Luckily we (the ticket agent and I) figured it out through process of elimination. What I did know:

I knew that Japan had changed dramatically from the days where women were not found in board rooms or became engineers.

I knew that Japan would have beautiful temples, gardens, mountains and views. I knew I could eat like a king and smile ear-to-ear at every meal.

Iknew about Tokyo’s efficiency and formal culture, such as bowing, being courteous and polite rather than forward and assuming, something I was looking forward to coming from a culture who just does and asks for forgiveness later. It’s an American quality I admire and respect, but also find grating at times, even in myself. I knew there was much to learn from Japanese culture and yet I feared it at the same time.

Someone asked me at the Travel + Leisure Smitty Awards event I recently attended in New York what was the most “foreign” place I ever visited? “What do you mean by foreign”, I asked him. He pondered and then shook his head and added, “where was the one place you felt more out of sorts than anywhere else, where you felt more confused, more out of alignment with who you were and knew, than any other place?”

Great great question. I thought about arriving in Bucharest and Prague in the mid-eighties and my exchanges with security and police officers, or the absurdity of banned objects in Russia, Malawi and Tanzania around the same time and the constant warning of my hotel phone being tapped. I thought about taking the third class train with the goats and the snakes through Egypt and nearly being sold in Somalia to a family. I thought about China the first year it had opened to the western world, where I was spat on at a ticket counter and later, nearly died in hostel in the north.

And yet, at the tip of my tongue, I wanted to say, it very well may be Japan where I knew I would be in a week’s time.

Sure, westerners travel to Tokyo on business all the time and have been for years. The city attracts mainstream tourists and has international hotels and chains just like other global cities do.

And yet……

I am writing this on the Limousine bus from Narita to the New Otani Hotel, something I try to do before I actually experience a place. Why? Because doing so before you meet a new city, allows all the stereotypes, preconceived ideas (some truthful, some not) and images in your mind to escape freely and openly before a culture actually touches your soul.

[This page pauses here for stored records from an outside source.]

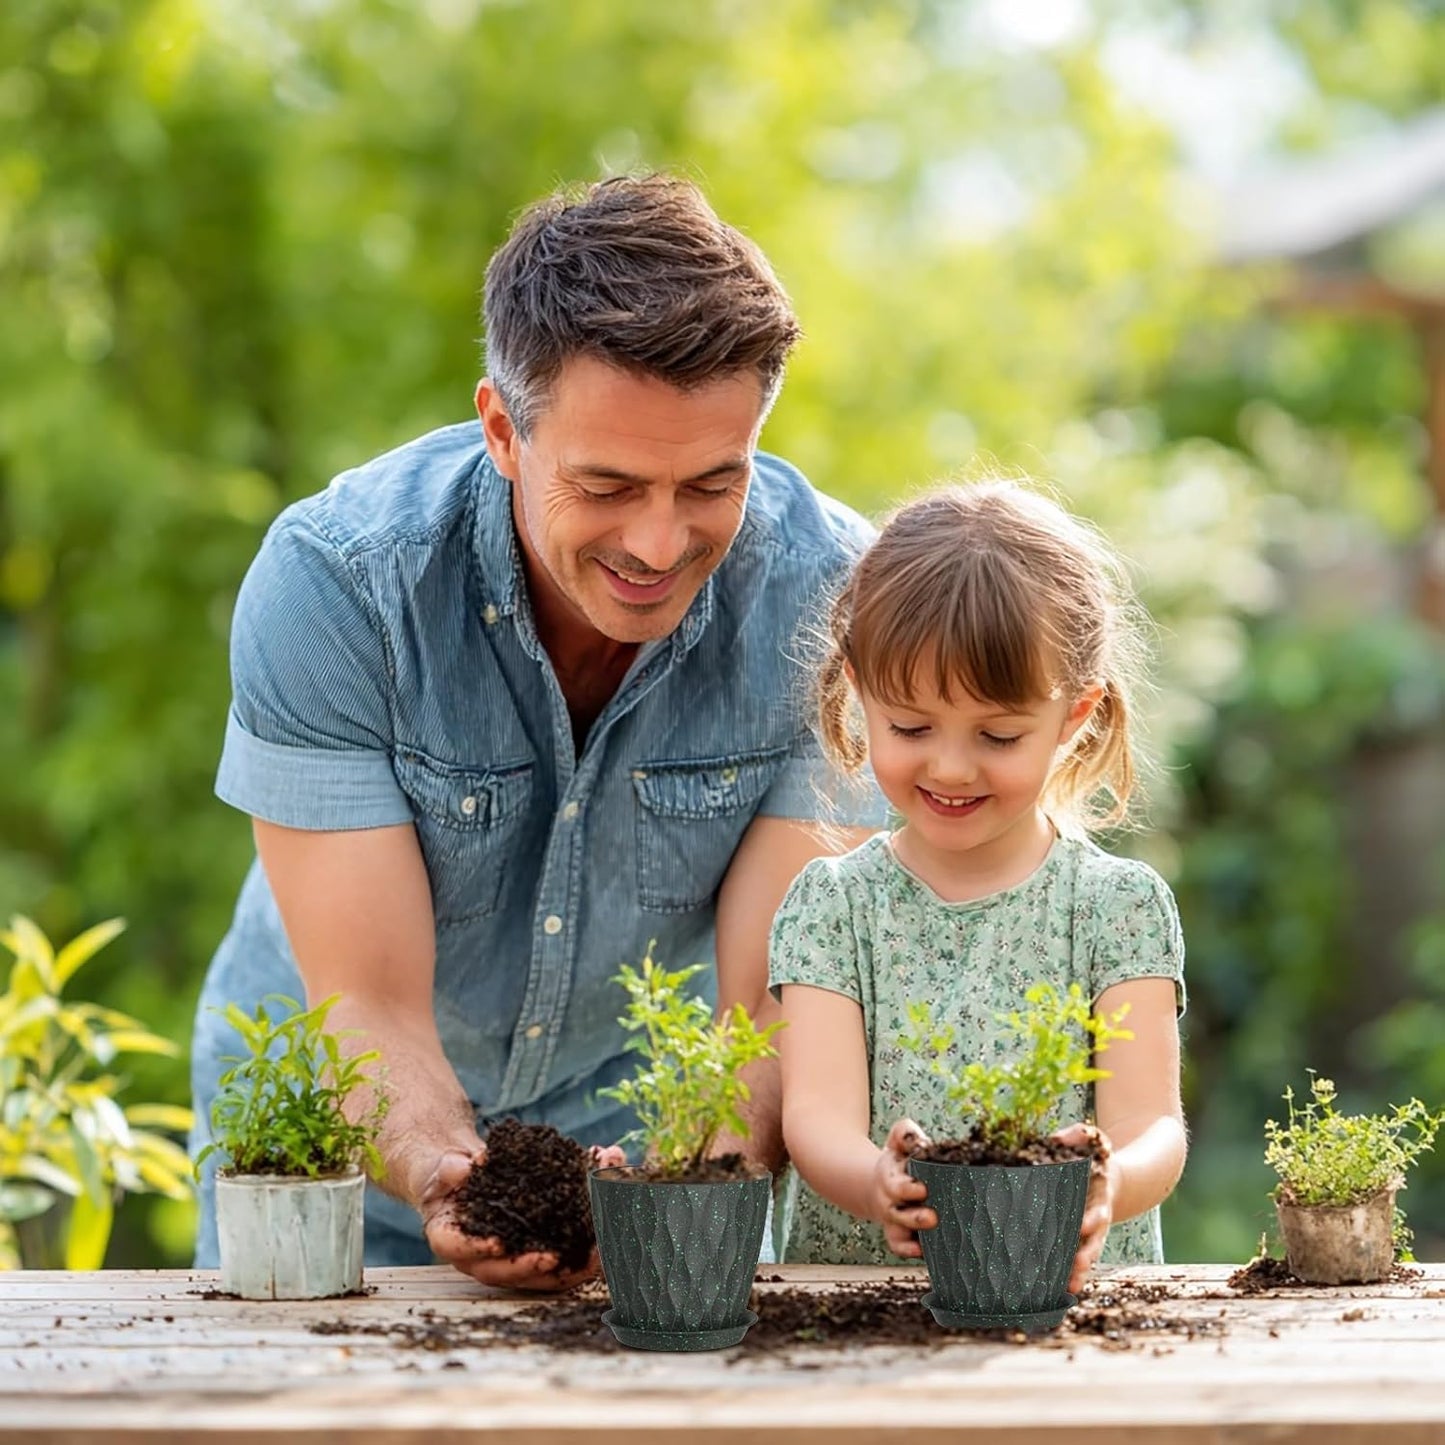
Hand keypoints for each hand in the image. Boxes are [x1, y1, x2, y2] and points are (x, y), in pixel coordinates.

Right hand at [419, 1142, 626, 1291]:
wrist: (466, 1176)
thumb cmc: (452, 1175)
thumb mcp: (446, 1168)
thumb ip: (452, 1169)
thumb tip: (469, 1166)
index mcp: (453, 1241)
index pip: (464, 1251)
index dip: (480, 1250)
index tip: (498, 1243)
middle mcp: (483, 1258)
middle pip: (509, 1271)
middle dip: (534, 1266)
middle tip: (557, 1256)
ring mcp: (514, 1258)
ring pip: (544, 1270)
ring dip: (572, 1261)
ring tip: (597, 1248)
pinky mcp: (541, 1247)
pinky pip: (564, 1251)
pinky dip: (587, 1239)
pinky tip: (610, 1222)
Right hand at [872, 1118, 935, 1258]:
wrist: (876, 1183)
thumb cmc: (898, 1160)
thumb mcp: (897, 1142)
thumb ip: (906, 1133)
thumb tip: (920, 1141)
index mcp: (890, 1176)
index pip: (897, 1185)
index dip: (909, 1189)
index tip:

Currently I write impressions that aren’t really impressions at all (yet), but illusions of a place I have only discovered from books, photos, blog posts, movies, stories and cartoons.

As I make my way on the long one hour and a forty minute journey to my hotel, the suburbs and high rised buildings of the outskirts zip past me in the darkness. The bus is air conditioned, offers wifi and has reclining chairs and its efficiency very well may be unparalleled.  Sorry Singapore.

As I sit in comfort, I am aware of my excitement about my first sushi experience in Tokyo while simultaneously I take in my sore muscles and tired body. I think of how cold it was at JFK before we left, the air conditioning blasting through the vents and coating us with icy air as we digested all the lame reasons for yet another flight delay.

Then, And a warm smile crossed my face as I thought of the Japanese woman in her early fifties who took her shawl and wrapped it around my shoulders as she saw me shivering. Later, the same woman gave me her seat so I had no one sitting next to me for the 13+ hour flight. Ahhh, her dramatic eyes with the ever so precise black eyeliner which would have looked hideous on my eyes, yet made hers glow and sparkle.

My first encounter with a Japanese angel and somehow I knew I would encounter many more angels and magical moments on this overdue trip. As the bus driver shot me the same warm smile she had given me so many hours before, and helped me with my heavy camera bag down the stairs, I made my way through the rolling doors of my first Tokyo hotel, ready to let a new experience begin.